SVOLGIMENTO DEL PROCESSO

Con ricorso al Pretore di Siena, G.E., premesso di essere stato dipendente della s.p.a. Monte dei Paschi e di aver dato le dimissioni avendo rinunciato all’inserimento in un piano, predisposto dalla società, di incentivazione alle dimissioni e, quindi, alla relativa somma, esponeva che la rinuncia era stata determinata dalla comunicazione dell’INPS il quale aveva negato la sussistenza dei requisiti per la pensione, ma i requisiti si erano tuttavia rivelati sussistenti. Pertanto, il G., chiedeva l’annullamento della rinuncia,causata anche da violenza o minaccia di licenziamento in ragione di eventuale condanna penale ad esito di un processo in corso, con condanna al pagamento della somma suddetta.
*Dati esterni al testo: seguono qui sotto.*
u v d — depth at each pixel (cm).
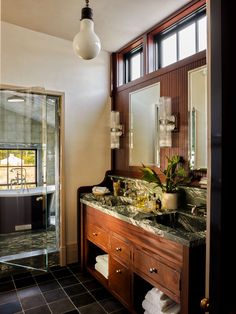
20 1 204
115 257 203
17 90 254
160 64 246
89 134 294
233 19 77
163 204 207
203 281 138
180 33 223
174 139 222
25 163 296
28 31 256
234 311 77
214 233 78
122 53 297
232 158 77
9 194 299
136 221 174
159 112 233
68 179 281
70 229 283
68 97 279
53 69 271
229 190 77
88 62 291
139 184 254
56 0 202
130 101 277
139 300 183
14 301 211
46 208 287
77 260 286
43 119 275
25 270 263
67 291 227
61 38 274
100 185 295
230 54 76
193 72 204
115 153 304
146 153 255
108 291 221
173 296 145
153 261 161
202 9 201
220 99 75
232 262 78
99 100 300
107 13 216
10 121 285
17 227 296
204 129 195
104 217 220
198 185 199
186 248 135
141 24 235
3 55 246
L’adito giudice, con sentenza confermata in appello, accoglieva la domanda annullando la rinuncia per errore indotto dall’Inps, con la precisazione che in ogni caso essa era condizionata ad una sua successiva verifica di legittimità.

La cassazione, con sentenza n. 15977 del 2005, annullava la sentenza di appello ed, enunciando il principio di diritto secondo cui l’errore che infirmi l’atto unilaterale ricettizio di rinuncia, da parte del lavoratore, ad una somma dovuta dal datore di lavoro, ossia l’atto di rimessione di un debito (art. 1236 cod. civ.), è causa di annullabilità solo se riconoscibile dal destinatario ex art. 1428 c.c., rinviava la causa alla Corte di Appello di Firenze per accertare: A) se l’errore circa la sussistenza dei requisiti del pensionamento, tale da indurre il prestatore a rinunciare alla somma per incentivo alle dimissioni, fosse riconoscibile dalla Banca; B) se il rinunciante avesse apposto alla sua dichiarazione di volontà una condizione di verifica della legittimità.

La Corte di Appello di Firenze, pronunciando in sede di rinvio, respingeva, con sentenza n. 1259 del 2008, la originaria domanda del G..

Nella pendenza dei termini per il ricorso in cassazione il G., ottenuta, ex artt. 398 e 401 c.p.c. la sospensione dei predetti termini, proponeva ricorso per revocazione della sentenza n. 1259 del 2008 della Corte di Appello di Firenze, ricorso questo che veniva rigettato dalla predetta Corte, in diversa composizione, con sentenza n. 1201 del 2009.

Avverso queste sentenze il G. ricorre in cassazione sulla base di tre motivi.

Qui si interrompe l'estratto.